• _About this task_
After reading the entries below, copy word for word the lines from the first through the line containing "left ear: (144, 33)", and stop there.

• _Extracted records_

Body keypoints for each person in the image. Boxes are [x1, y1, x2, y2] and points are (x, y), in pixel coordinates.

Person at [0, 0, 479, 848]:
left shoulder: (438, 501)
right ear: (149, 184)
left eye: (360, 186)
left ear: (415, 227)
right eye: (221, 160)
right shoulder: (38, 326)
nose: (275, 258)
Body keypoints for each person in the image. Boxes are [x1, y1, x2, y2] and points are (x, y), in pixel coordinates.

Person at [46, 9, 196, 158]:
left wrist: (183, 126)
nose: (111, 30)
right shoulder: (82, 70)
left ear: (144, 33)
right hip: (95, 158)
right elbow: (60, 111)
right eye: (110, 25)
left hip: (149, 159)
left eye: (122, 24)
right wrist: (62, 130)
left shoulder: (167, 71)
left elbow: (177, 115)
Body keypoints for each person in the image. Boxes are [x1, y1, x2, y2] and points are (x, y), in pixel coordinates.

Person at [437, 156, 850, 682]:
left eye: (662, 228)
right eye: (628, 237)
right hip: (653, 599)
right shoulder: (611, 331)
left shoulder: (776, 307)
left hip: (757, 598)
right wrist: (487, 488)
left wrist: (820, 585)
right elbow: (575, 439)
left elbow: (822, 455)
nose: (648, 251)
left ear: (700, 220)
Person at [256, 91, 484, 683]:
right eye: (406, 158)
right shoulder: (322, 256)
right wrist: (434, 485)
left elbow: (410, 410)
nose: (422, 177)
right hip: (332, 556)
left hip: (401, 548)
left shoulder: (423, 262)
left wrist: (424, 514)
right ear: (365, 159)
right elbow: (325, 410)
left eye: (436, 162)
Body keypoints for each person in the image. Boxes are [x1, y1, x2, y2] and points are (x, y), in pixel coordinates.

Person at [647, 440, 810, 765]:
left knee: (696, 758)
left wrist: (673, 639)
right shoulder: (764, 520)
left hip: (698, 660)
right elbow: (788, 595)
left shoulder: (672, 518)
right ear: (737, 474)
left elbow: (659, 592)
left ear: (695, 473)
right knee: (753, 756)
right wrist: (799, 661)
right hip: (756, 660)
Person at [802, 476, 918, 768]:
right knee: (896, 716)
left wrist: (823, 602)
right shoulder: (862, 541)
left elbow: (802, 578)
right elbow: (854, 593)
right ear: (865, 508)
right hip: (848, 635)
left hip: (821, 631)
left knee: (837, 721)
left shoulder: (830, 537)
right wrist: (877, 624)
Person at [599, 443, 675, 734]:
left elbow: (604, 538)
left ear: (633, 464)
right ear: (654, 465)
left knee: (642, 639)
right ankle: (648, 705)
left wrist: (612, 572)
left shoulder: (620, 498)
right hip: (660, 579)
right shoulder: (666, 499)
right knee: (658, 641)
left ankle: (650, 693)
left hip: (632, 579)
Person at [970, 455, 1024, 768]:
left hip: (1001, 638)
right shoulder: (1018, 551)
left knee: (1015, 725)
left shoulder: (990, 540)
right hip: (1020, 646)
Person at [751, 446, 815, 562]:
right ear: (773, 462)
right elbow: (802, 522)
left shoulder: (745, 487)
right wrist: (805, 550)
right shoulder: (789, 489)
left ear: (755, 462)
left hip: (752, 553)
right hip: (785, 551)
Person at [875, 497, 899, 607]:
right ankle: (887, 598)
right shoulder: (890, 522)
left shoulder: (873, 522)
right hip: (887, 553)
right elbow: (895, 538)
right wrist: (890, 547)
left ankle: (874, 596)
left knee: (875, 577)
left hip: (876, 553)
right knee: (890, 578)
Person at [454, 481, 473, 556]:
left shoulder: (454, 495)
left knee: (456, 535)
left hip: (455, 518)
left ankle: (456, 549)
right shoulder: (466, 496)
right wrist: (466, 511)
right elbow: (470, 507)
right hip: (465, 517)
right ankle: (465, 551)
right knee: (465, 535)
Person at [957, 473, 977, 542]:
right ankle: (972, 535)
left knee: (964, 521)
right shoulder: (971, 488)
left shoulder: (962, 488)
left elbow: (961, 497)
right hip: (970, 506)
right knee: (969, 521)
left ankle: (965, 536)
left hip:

• _Result of the task_
Body keypoints for each person in the image. Boxes are [x1, y1, x2, y2] and points are (x, y), in pixel coordinates.

Person at [0, 0, 479, 848]:
left shoulder: (438, 501)
right ear: (149, 184)
left eye: (360, 186)
left ear: (415, 227)
right eye: (221, 160)
right shoulder: (38, 326)
nose: (275, 258)
Body keypoints for each person in the image. Boxes are [x1, y1, x2, y2] and points are (x, y), in pixel coordinates.

Person at [46, 9, 196, 158]:
left wrist: (183, 126)
nose: (111, 30)
right shoulder: (82, 70)
left ear: (144, 33)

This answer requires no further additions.